The Atlantic: Leave Those Kids Alone

The Atlantic’s Christina Schwarz writes a spirited defense of letting children off the lease based on Howard Chudacoff’s Children at Play.

Can it be true that children no longer know how to play? Chudacoff argues otherwise. Although adults have perennially felt compelled to protect children and guide their play—encouraging board games, for instance, in the 1800s—to play is, intrinsically, to not do exactly what the grown-ups say. A 1981 U.S. Consumer Product Safety Commission study of playground use scolded that children were “walking up and down a slide, climbing onto any aspect of playground apparatus that allowed a grip or foothold, and roughhousing.” That’s play. Children have always taken risks and will continue to do so (which is why some experts argue that restricting them in every way imaginable only pushes them to go farther to find hazards that adults have not yet anticipated); children will always play with objects not intended to be toys; children will always use toys in ways the manufacturers—or the parents—do not recommend. They are driven to experiment and create; that is what developing human beings do.

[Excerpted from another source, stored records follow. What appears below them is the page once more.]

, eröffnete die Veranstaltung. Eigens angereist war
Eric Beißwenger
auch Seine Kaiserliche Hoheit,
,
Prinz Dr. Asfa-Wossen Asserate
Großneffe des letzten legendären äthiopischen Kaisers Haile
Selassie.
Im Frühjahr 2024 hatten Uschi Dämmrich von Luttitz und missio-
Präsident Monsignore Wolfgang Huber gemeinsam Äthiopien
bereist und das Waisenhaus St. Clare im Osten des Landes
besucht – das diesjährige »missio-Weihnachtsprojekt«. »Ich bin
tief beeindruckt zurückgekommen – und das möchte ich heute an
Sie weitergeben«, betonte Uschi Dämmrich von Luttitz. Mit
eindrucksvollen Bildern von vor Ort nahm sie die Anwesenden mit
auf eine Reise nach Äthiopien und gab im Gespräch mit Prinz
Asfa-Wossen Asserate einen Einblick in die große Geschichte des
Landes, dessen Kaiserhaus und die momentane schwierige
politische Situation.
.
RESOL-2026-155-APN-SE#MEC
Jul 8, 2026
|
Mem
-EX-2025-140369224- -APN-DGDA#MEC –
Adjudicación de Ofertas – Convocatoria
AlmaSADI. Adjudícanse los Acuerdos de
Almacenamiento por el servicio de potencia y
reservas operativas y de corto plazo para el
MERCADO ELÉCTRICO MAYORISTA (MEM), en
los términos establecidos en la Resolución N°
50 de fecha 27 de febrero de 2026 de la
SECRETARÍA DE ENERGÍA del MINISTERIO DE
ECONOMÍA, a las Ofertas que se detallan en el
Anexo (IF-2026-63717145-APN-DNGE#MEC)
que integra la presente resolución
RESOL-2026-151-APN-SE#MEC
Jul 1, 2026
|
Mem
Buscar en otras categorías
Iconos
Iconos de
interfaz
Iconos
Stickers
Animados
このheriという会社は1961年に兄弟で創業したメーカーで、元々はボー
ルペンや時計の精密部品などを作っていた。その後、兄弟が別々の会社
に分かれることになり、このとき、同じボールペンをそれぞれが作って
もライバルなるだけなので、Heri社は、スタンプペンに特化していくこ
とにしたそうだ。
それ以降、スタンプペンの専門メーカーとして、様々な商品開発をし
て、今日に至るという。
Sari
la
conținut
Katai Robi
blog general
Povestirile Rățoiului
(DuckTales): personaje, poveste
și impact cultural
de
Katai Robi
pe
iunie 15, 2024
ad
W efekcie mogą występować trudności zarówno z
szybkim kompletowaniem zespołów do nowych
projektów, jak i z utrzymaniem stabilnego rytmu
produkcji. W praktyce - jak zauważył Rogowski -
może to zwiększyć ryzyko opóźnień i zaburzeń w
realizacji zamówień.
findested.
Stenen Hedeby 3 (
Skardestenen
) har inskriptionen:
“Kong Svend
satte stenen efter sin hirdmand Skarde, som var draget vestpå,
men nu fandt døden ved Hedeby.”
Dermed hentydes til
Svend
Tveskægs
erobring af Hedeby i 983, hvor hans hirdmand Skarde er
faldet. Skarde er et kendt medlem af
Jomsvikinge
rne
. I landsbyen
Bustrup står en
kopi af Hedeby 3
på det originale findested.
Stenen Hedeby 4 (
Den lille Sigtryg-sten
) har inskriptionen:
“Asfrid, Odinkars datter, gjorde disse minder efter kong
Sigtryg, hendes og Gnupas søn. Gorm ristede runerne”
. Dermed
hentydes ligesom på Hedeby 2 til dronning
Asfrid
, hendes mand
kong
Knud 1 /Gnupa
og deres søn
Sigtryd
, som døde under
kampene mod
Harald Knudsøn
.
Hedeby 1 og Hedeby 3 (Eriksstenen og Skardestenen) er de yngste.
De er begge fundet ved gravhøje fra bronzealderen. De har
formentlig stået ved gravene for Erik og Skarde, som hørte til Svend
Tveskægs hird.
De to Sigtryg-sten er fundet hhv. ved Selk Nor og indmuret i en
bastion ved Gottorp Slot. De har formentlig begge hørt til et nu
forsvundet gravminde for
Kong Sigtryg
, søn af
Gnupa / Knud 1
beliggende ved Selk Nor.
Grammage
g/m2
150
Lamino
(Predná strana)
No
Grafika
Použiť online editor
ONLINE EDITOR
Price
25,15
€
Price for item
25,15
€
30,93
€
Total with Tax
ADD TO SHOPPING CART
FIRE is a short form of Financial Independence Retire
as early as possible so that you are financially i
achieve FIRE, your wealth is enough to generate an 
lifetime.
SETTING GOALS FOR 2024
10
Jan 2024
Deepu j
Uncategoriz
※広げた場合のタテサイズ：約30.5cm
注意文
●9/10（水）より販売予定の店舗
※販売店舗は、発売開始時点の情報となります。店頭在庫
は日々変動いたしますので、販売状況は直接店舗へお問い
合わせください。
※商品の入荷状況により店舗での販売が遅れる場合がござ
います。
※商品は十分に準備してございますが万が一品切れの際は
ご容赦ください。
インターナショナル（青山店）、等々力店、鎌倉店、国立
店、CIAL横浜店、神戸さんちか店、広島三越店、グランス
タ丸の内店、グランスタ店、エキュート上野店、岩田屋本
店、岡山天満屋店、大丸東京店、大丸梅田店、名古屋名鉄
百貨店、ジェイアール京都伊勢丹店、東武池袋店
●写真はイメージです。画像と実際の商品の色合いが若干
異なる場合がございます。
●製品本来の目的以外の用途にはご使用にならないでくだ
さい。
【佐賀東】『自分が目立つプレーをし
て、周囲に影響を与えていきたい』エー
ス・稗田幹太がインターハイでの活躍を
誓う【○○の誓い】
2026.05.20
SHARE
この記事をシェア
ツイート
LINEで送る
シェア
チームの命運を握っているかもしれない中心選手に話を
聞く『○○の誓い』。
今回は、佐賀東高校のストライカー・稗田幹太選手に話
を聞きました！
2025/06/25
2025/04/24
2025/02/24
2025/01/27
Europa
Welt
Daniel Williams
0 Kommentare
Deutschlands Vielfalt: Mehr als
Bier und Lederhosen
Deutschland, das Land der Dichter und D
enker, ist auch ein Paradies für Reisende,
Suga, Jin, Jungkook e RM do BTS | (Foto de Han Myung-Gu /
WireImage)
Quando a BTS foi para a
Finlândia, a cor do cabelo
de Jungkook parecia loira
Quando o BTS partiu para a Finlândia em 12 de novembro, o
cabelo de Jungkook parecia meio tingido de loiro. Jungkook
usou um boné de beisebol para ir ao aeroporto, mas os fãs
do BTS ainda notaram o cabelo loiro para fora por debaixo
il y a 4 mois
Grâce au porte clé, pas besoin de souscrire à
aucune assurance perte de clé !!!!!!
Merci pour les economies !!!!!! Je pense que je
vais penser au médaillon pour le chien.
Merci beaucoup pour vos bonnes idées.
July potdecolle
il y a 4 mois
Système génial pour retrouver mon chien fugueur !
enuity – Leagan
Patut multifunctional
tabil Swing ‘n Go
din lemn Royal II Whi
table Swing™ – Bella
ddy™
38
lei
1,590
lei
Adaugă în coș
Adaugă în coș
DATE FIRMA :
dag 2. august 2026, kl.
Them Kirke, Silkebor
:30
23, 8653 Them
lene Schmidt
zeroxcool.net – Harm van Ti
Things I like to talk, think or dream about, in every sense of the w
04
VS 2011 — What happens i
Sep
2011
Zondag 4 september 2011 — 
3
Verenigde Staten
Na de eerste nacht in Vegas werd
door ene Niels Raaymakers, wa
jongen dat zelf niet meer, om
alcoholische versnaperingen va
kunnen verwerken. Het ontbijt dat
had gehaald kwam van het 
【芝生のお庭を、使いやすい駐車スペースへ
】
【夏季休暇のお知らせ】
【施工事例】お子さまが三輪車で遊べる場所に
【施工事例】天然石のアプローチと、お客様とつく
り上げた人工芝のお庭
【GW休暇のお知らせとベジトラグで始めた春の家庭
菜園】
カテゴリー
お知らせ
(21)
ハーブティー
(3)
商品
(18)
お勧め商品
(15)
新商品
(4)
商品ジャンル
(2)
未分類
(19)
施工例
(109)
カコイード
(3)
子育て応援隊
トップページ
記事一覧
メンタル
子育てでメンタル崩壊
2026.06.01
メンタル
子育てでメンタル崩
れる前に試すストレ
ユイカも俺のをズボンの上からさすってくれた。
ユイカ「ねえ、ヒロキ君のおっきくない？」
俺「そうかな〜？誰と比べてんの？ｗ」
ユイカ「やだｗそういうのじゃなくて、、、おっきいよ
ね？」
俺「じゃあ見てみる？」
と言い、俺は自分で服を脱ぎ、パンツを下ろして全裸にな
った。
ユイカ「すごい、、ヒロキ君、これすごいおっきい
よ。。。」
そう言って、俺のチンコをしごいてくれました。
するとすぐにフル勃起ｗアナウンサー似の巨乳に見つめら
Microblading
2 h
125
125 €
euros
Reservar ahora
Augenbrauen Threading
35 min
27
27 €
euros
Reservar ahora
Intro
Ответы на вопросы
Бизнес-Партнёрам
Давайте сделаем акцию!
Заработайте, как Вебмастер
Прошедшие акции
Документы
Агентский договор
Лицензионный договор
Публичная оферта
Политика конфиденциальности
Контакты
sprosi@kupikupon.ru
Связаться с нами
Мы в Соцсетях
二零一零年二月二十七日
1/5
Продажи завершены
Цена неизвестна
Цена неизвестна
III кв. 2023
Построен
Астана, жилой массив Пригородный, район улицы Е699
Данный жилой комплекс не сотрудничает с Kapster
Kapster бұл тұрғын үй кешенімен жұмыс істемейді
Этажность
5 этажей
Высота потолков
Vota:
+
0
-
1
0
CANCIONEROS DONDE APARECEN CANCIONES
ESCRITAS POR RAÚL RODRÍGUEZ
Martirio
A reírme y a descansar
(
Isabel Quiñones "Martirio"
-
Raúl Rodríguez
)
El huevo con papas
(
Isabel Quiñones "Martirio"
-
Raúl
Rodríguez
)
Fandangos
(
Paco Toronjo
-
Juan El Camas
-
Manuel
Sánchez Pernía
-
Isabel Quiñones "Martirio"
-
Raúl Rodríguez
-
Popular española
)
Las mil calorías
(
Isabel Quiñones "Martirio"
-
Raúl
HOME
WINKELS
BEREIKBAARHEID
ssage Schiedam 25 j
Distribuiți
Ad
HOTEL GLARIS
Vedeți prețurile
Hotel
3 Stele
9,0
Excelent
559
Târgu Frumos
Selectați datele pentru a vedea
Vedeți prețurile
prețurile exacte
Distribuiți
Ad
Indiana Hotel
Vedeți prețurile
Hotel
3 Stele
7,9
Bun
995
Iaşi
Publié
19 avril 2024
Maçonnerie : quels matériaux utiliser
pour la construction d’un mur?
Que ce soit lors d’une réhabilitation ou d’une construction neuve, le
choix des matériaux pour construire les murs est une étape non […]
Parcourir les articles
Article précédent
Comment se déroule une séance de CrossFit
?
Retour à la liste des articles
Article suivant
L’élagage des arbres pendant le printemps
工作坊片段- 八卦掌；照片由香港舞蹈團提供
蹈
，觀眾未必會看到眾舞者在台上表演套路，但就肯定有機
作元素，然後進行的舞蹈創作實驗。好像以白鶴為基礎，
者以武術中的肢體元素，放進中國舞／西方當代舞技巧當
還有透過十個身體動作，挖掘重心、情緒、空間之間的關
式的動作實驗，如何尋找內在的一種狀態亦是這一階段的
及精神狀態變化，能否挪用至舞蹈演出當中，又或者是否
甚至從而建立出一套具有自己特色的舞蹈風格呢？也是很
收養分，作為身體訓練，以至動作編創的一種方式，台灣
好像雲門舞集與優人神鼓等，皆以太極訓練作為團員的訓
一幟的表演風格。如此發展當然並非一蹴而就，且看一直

Why make it so hard for them? We seem to have returned to the 18th-century notion that play for its own sake is a waste of time, that children can be allowed to pursue their natural inclinations only if those can be channeled into activities that will prepare them to be orderly and productive (and now, God help us, “creative”) adults—even today’s play movement stresses the uplifting “educational value” of play. But childhood is not just preparation for “real life,” it’s a good portion of life itself. If the golden years of childhood are from age 3 to 12, they encompass more than twice the time people spend in what is generally regarded as a focal point of life: the college years. As Smith’s memoir demonstrates, childhood—those first, fresh experiences of the world, unclouded by reason and practicality, when you are the center of existence and anything might happen—should be regarded less as a springboard to striving adulthood than as a well of rich individual perception and experience to which you can return for sustenance throughout life, whether you rise in the world or not. Children have a knack for simply living that adults can never regain. If they’re allowed to exercise it a bit, perhaps they’ll have childhoods, like Smith’s, worth remembering.